Species of crustacean

Caprella equilibra is a species of skeleton shrimp in the family Caprellidae. It lives among other organisms on the seabed and occurs in both shallow and deep water in many parts of the world.

==Description==
The skeleton prawn is not closely related to other amphipods. A cephalothorax results from the head's partial fusion with the first and second thoracic segments. The body is slender, cylindrical, elongate and unflattened. The first and second thoracic segments bear maxillipeds and gnathopods (feeding appendages) respectively, the third bears gnathopods, and the sixth, seventh and eighth bear well-developed periopods (walking legs). The remaining thoracic segments and the small abdominal segments bear vestigial appendages. The tips of some of the appendages have grasping hooks to cling onto the substrate. The male Caprella equilibra is about 22 mm long while the female is about half that size.

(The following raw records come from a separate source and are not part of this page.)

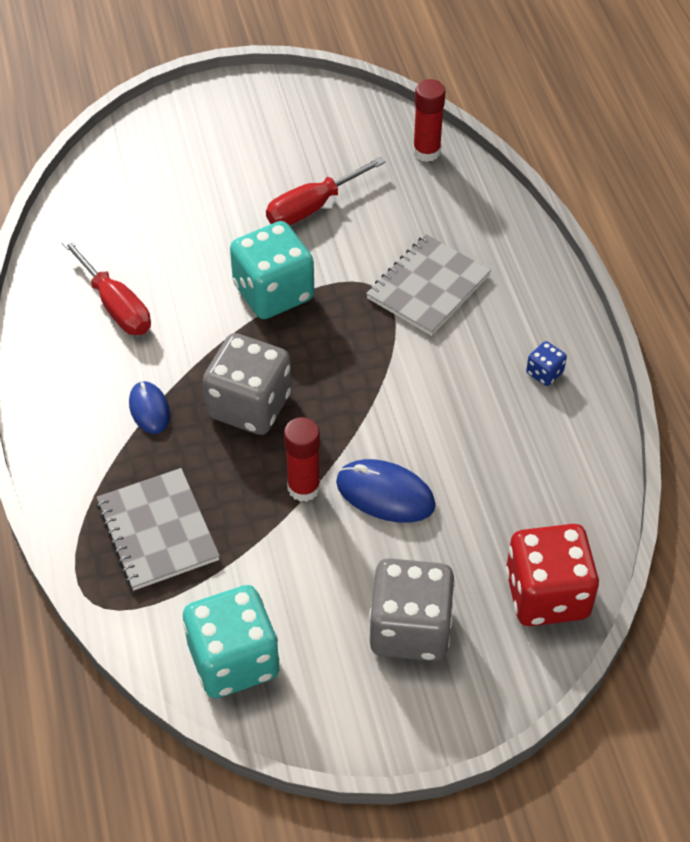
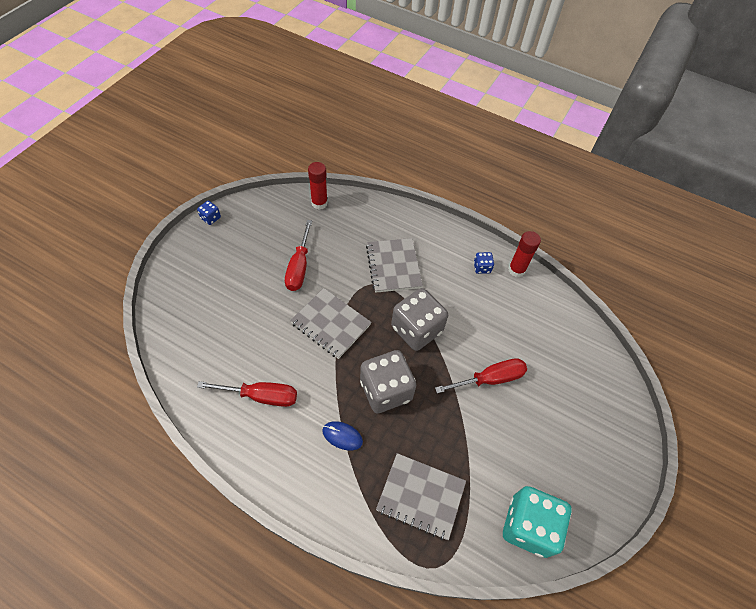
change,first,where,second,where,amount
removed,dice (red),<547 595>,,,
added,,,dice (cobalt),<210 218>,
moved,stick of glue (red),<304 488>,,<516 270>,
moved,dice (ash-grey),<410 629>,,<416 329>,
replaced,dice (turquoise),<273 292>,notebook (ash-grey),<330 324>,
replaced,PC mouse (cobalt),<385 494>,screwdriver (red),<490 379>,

==Distribution and habitat==
C. equilibra has a cosmopolitan distribution. The type locality is the United States, where it is present on both coasts, and the range includes Argentina, Australia, Japan, Madagascar, Malaysia, New Zealand, the Philippines, South Africa, West Africa, Western Europe and Venezuela. Its depth range is from the surface down to about 3000 m. Its typical habitats include living concealed among seagrasses, sponges, green and red algae, hydroids, octocorals, bryozoans and colonial tunicates.

==Ecology==
This species lives on the seabed, moving much like a looping caterpillar: gripping with its front limbs, bending its body and drawing in its rear limbs, then releasing its front limbs and extending its body. It is mainly a detritivore but has a more varied diet than some other caprellids, ingesting some of the hydroids to which it clings and even feeding on the plankton collected by the polyps.